## DIRECTIONS FOR THIS TASK
Without changing a word, copy every line of the listing below and leave out the images.

SOURCE RECORDS START

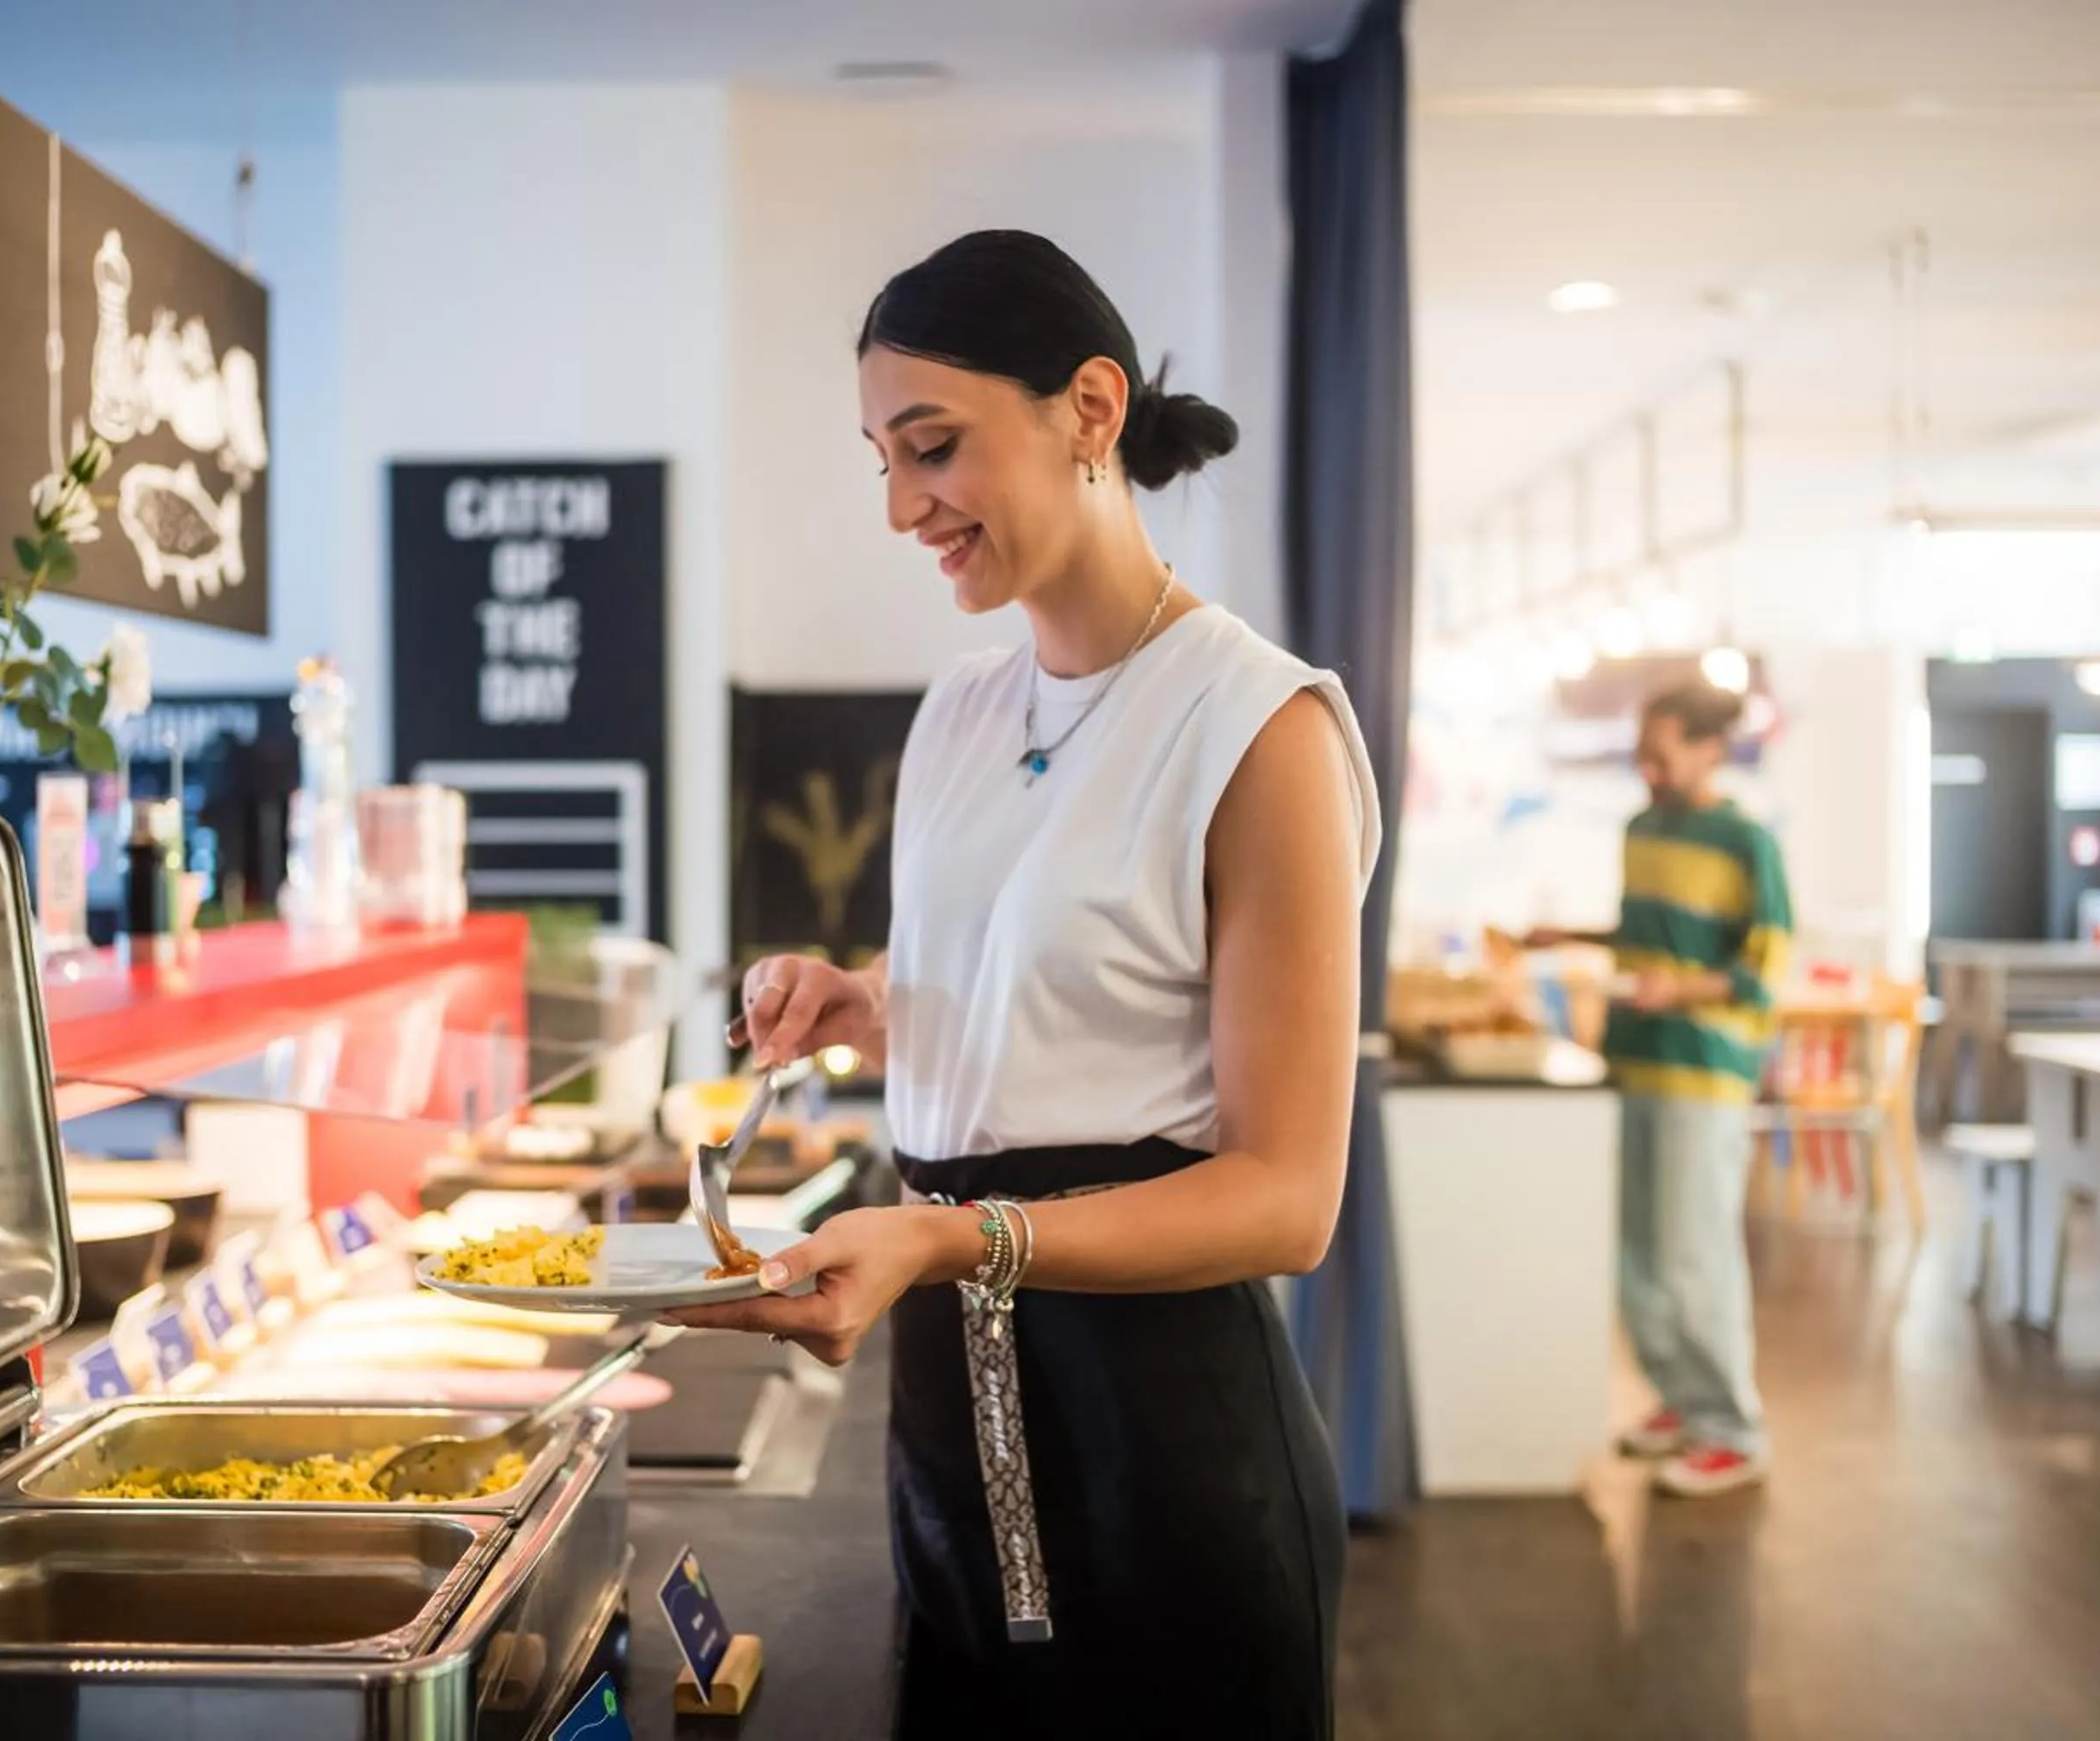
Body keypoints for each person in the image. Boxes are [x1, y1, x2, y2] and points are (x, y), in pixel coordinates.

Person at [667, 230, 1381, 1738]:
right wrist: (865, 996)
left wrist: (948, 1237)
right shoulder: (964, 710)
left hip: (1164, 1453)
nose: (900, 506)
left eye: (932, 448)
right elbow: (1047, 973)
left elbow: (1287, 1197)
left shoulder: (1261, 732)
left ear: (1092, 411)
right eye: (880, 458)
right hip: (948, 1438)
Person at [1528, 681, 1793, 1499]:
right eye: (1642, 745)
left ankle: (1732, 1429)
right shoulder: (1642, 827)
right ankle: (1680, 1401)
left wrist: (1677, 994)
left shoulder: (1747, 841)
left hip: (1702, 1072)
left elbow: (1766, 968)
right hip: (1632, 1061)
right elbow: (1645, 937)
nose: (1647, 763)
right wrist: (1569, 934)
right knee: (1637, 1251)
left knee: (1691, 1253)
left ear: (1713, 748)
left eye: (1663, 747)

SOURCE RECORDS END

## SOLUTION TO THIS EXERCISE
Body keypoints for each person in the image. Boxes are [x1, y1, x2, y2] and points are (x, y), in pixel coordinates.

Person at [667, 230, 1381, 1738]:
right wrist: (865, 996)
left wrist: (948, 1237)
right shoulder: (964, 710)
left hip: (1164, 1453)
nose: (900, 506)
left eye: (932, 448)
right elbow: (1047, 973)
left elbow: (1287, 1197)
left shoulder: (1261, 732)
left ear: (1092, 411)
right eye: (880, 458)
right hip: (948, 1438)
Person at [1528, 681, 1793, 1499]:
right eye: (1642, 745)
left ankle: (1732, 1429)
right shoulder: (1642, 827)
right ankle: (1680, 1401)
left wrist: (1677, 994)
left shoulder: (1747, 841)
left hip: (1702, 1072)
left elbow: (1766, 968)
right hip: (1632, 1061)
right elbow: (1645, 937)
nose: (1647, 763)
right wrist: (1569, 934)
right knee: (1637, 1251)
left knee: (1691, 1253)
left ear: (1713, 748)
left eye: (1663, 747)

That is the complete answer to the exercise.